By  on January 25, 2012

MILAN — Strong gains in Asia and robust growth of the Tod’s brand and its footwear category helped parent company Tod’s SpA close 2011 with a 13.5 percent rise in sales to 893.7 million euros, or $1.24 billion at average exchange rates.

Chairman and chief executive officer Diego Della Valle stated that 2011 financial results “confirm the strength of our group, which has registered a solid double-digit growth even in a particularly challenging context.” The executive underscored the “excellent” performance in the U.S. and Asia.

“In light of the favorable quality of our sales, I have faith that profit results will also be excellent,” concluded Della Valle. The company is expected to release profit figures on March 13.

Revenues of the Tod’s label, the group’s cash cow, climbed 19.8 percent to 487.6 million euros, or $677.7 million. Sales at Hogan gained 4.7 percent to 280.9 million euros, or $390.4 million. The company said the performance was hurt by the fact that Italy is Hogan’s main market and thus reflected the country’s difficult economy. However, with the opening of the brand’s first stores in China in September, Hogan’s accelerated international expansion, and in Asia in particular, shows strong growth potential, according to the company.

Apparel brand Fay posted a 2 percent drop in sales to 87.8 million euros, or $122 million, attributed to a selective distribution strategy, mainly in Italy. The Roger Vivier label showed a 67.9 percent rise in sales to 36.5 million euros, or $50.7 million, “registering a further acceleration compared to the excellent growth in the preceding quarters.”

Per category, footwear gained 14.5 percent to 646.6 million euros, or $898.7 million; leather goods and accessories were up 17.6 percent to 144.9 million euros, or $201.4 million, and apparel grew 2.6 percent to 101.6 million euros, or $141.2 million.

All geographic markets showed double-digit growth, except for Italy, which gained 5.5 percent. Italy remains the group’s main market, with sales of 449.3 million euros, or $624.5 million.
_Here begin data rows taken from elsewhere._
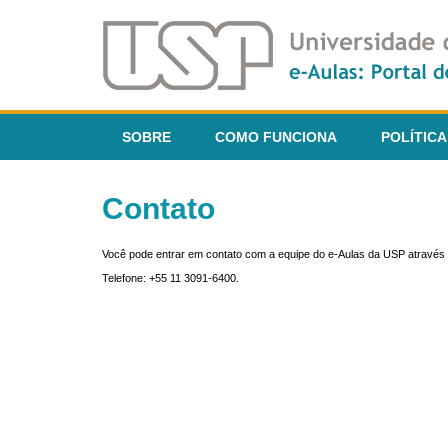
SOBRE
COMO FUNCIONA
POLÍTICA
Contato
Você pode entrar em contato com a equipe do e-Aulas da USP através 
Telefone: +55 11 3091-6400.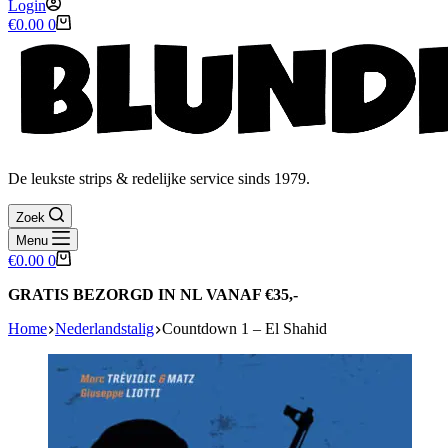
Login
Winkelwagen
€
0.00
0
De leukste strips & redelijke service sinds 1979.
Zoek
Menu
Winkelwagen
€
0.00
0
GRATIS BEZORGD IN NL VANAF €35,-
Home
Nederlandstalig
Countdown 1 – El Shahid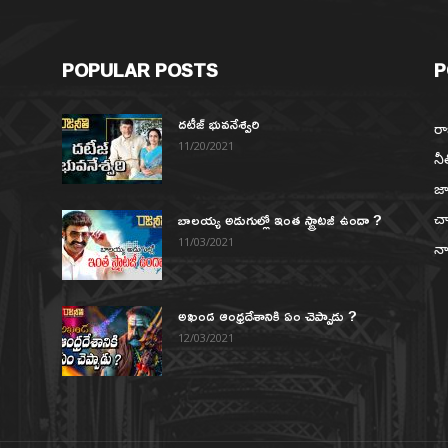
POPULAR POSTS
P
దటీజ్ భువనేశ్వరి
రా
11/20/2021
నీ
జా
బాలయ్య అడుగుల్లో ఇంత స్ట్రాటజీ ఉందా ?
చా
న
11/03/2021
నా
అఖండ ఆంధ్రదేశానికి ఏం చెప్పాడు ?
12/03/2021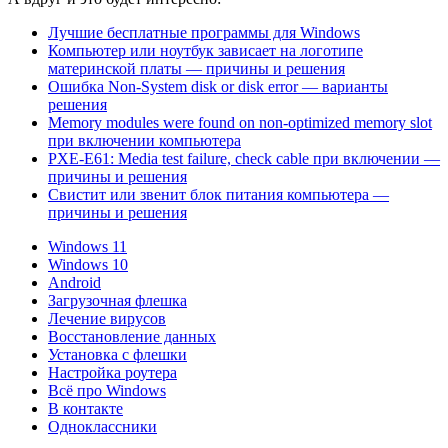
Лучшие бесплатные программы для Windows
Компьютер или ноутбук зависает на логотипе
материнской платы — причины и решения
Ошибка Non-System disk or disk error — варианты
решения
Memory modules were found on non-optimized memory slot
при включении компьютера
PXE-E61: Media test failure, check cable при включении —
причины и решения
Свистит или звенит блок питания компьютера —
причины и решения
Windows 11
Windows 10
Android
Загрузочная флешка
Лечение вирусов
Восстановление данных
Установка с флешки
Настройка роутера
Всё про Windows
В контакте
Одноклассники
Sales in the rest of Europe rose 11.2 percent to 182.1 million euros, or $253.1 million, with a significant performance in Germany, the U.K. and France. The U.S. posted a 17 percent rise to 62.4 million euros, or $86.7 million. At constant exchange, sales would have climbed 21.4 percent. Sales in Asia and the rest of the world jumped 38.1 percent to 199.9 million euros, or $277.8 million, led by China and Hong Kong.

In 2011, retail sales grew 17.3 percent. At the end of December, the group counted 176 directly operated stores and 70 franchised units, compared with 159 directly operated stores and 71 franchised ones at the end of the previous year. Most of the openings took place in Asia, in China and Hong Kong, where the company now has 41 directly operated stores.

On Wednesday, Tod’s shares closed down 4.73 percent at 66.50 euros, or $86.50 at current exchange.